------ Records for processing ------
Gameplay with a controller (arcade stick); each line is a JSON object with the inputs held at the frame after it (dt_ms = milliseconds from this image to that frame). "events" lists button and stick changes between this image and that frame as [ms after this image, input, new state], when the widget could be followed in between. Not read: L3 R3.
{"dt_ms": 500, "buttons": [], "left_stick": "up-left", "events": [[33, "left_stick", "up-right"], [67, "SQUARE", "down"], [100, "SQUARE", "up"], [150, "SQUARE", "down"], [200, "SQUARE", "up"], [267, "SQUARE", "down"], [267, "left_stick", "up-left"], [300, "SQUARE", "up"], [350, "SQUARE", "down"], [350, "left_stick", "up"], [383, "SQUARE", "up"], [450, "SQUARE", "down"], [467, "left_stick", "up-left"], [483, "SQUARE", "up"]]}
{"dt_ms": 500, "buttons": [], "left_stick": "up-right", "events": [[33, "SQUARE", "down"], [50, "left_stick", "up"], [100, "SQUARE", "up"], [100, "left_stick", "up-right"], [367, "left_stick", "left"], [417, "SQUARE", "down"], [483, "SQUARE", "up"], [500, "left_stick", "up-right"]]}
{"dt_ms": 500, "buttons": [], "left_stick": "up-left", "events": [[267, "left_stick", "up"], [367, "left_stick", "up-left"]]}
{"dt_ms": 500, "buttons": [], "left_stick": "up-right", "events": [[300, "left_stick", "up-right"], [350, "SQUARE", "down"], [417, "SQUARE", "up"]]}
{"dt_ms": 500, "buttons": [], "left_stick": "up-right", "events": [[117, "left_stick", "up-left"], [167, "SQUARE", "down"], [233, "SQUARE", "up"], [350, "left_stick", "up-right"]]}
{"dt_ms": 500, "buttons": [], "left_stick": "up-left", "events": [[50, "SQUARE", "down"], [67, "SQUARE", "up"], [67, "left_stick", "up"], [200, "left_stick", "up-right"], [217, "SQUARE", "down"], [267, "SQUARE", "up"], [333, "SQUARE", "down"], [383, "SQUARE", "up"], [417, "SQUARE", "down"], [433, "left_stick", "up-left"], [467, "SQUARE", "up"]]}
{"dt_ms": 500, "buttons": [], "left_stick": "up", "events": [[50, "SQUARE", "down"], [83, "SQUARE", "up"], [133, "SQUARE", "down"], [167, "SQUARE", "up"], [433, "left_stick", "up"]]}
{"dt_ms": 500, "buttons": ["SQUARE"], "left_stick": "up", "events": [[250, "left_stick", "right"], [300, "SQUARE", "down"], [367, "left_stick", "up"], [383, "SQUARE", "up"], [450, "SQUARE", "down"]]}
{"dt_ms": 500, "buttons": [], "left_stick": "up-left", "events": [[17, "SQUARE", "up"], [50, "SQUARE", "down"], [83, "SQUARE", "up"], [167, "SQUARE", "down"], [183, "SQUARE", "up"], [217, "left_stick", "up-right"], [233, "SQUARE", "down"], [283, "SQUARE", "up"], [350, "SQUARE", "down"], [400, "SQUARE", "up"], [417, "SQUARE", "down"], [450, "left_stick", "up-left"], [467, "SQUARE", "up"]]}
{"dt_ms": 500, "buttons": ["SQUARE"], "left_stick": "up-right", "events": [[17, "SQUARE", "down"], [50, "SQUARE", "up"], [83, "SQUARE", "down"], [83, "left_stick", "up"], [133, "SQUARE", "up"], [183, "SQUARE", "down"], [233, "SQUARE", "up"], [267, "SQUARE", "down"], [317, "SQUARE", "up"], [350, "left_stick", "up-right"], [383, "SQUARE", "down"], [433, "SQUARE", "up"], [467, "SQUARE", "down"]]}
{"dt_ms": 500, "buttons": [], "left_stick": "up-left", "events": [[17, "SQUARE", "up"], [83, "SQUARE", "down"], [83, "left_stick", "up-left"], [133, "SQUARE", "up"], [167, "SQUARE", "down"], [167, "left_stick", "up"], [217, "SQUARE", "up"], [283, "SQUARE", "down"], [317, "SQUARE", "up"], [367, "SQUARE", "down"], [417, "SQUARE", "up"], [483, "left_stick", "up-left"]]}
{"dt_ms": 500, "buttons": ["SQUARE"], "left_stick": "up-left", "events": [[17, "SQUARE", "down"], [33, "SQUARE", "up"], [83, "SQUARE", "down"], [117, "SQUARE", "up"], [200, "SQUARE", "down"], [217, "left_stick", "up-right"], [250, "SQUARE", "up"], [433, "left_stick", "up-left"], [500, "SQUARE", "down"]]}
------
• _Work instructions_: Exact retyping of every entry is required.

• _Finished task_:
Gameplay with a controller (arcade stick); each line is a JSON object with the inputs held at the frame after it (dt_ms = milliseconds from this image to that frame). "events" lists button and stick changes between this image and that frame as [ms after this image, input, new state], when the widget could be followed in between. Not read: L3 R3.
{"dt_ms": 500, "buttons": [], "left_stick": "up-left", "events": [[33, "left_stick", "up-right"], [67, "SQUARE", "down"], [100, "SQUARE", "up"], [150, "SQUARE", "down"], [200, "SQUARE", "up"], [267, "SQUARE", "down"], [267, "left_stick", "up-left"], [300, "SQUARE", "up"], [350, "SQUARE", "down"], [350, "left_stick", "up"], [383, "SQUARE", "up"], [450, "SQUARE", "down"], [467, "left_stick", "up-left"], [483, "SQUARE", "up"]]}
{"dt_ms": 500, "buttons": [], "left_stick": "up-right", "events": [[33, "SQUARE", "down"], [50, "left_stick", "up"], [100, "SQUARE", "up"], [100, "left_stick", "up-right"], [367, "left_stick", "left"], [417, "SQUARE", "down"], [483, "SQUARE", "up"], [500, "left_stick", "up-right"]]}
{"dt_ms": 500, "buttons": [], "left_stick": "up-left", "events": [[267, "left_stick", "up"], [367, "left_stick", "up-left"]]}
{"dt_ms": 500, "buttons": [], "left_stick": "up-right", "events": [[300, "left_stick", "up-right"], [350, "SQUARE", "down"], [417, "SQUARE", "up"]]}
{"dt_ms": 500, "buttons": [], "left_stick": "up-right", "events": [[117, "left_stick", "up-left"], [167, "SQUARE", "down"], [233, "SQUARE", "up"], [350, "left_stick", "up-right"]]}
{"dt_ms": 500, "buttons": [], "left_stick": "up-left", "events": [[50, "SQUARE", "down"], [67, "SQUARE", "up"], [67, "left_stick", "up"], [200, "left_stick", "up-right"], [217, "SQUARE", "down"], [267, "SQUARE", "up"], [333, "SQUARE", "down"], [383, "SQUARE", "up"], [417, "SQUARE", "down"], [433, "left_stick", "up-left"], [467, "SQUARE", "up"]]}
{"dt_ms": 500, "buttons": [], "left_stick": "up", "events": [[50, "SQUARE", "down"], [83, "SQUARE", "up"], [133, "SQUARE", "down"], [167, "SQUARE", "up"], [433, "left_stick", "up"]]}
{"dt_ms": 500, "buttons": ["SQUARE"], "left_stick": "up", "events": [[250, "left_stick", "right"], [300, "SQUARE", "down"], [367, "left_stick", "up"], [383, "SQUARE", "up"], [450, "SQUARE", "down"]]}
{"dt_ms": 500, "buttons": [], "left_stick": "up-left", "events": [[17, "SQUARE", "up"], [50, "SQUARE", "down"], [83, "SQUARE", "up"], [167, "SQUARE", "down"], [183, "SQUARE", "up"], [217, "left_stick", "up-right"], [233, "SQUARE", "down"], [283, "SQUARE", "up"], [350, "SQUARE", "down"], [400, "SQUARE", "up"], [417, "SQUARE", "down"], [450, "left_stick", "up-left"], [467, "SQUARE", "up"]]}
{"dt_ms": 500, "buttons": ["SQUARE"], "left_stick": "up-right", "events": [[17, "SQUARE", "down"], [50, "SQUARE", "up"], [83, "SQUARE", "down"], [83, "left_stick", "up"], [133, "SQUARE", "up"], [183, "SQUARE", "down"], [233, "SQUARE", "up"], [267, "SQUARE", "down"], [317, "SQUARE", "up"], [350, "left_stick", "up-right"], [383, "SQUARE", "down"], [433, "SQUARE", "up"], [467, "SQUARE", "down"]]}
{"dt_ms": 500, "buttons": [], "left_stick": "up-left", "events": [[17, "SQUARE", "up"], [83, "SQUARE", "down"], [83, "left_stick", "up-left"], [133, "SQUARE", "up"], [167, "SQUARE", "down"], [167, "left_stick", "up"], [217, "SQUARE", "up"], [283, "SQUARE", "down"], [317, "SQUARE", "up"], [367, "SQUARE", "down"], [417, "SQUARE", "up"], [483, "left_stick", "up-left"]]}
{"dt_ms": 500, "buttons": ["SQUARE"], "left_stick": "up-left", "events": [[17, "SQUARE", "down"], [33, "SQUARE", "up"], [83, "SQUARE", "down"], [117, "SQUARE", "up"], [200, "SQUARE", "down"], [217, "left_stick", "up-right"], [250, "SQUARE", "up"], [433, "left_stick", "up-left"], [500, "SQUARE", "down"]]}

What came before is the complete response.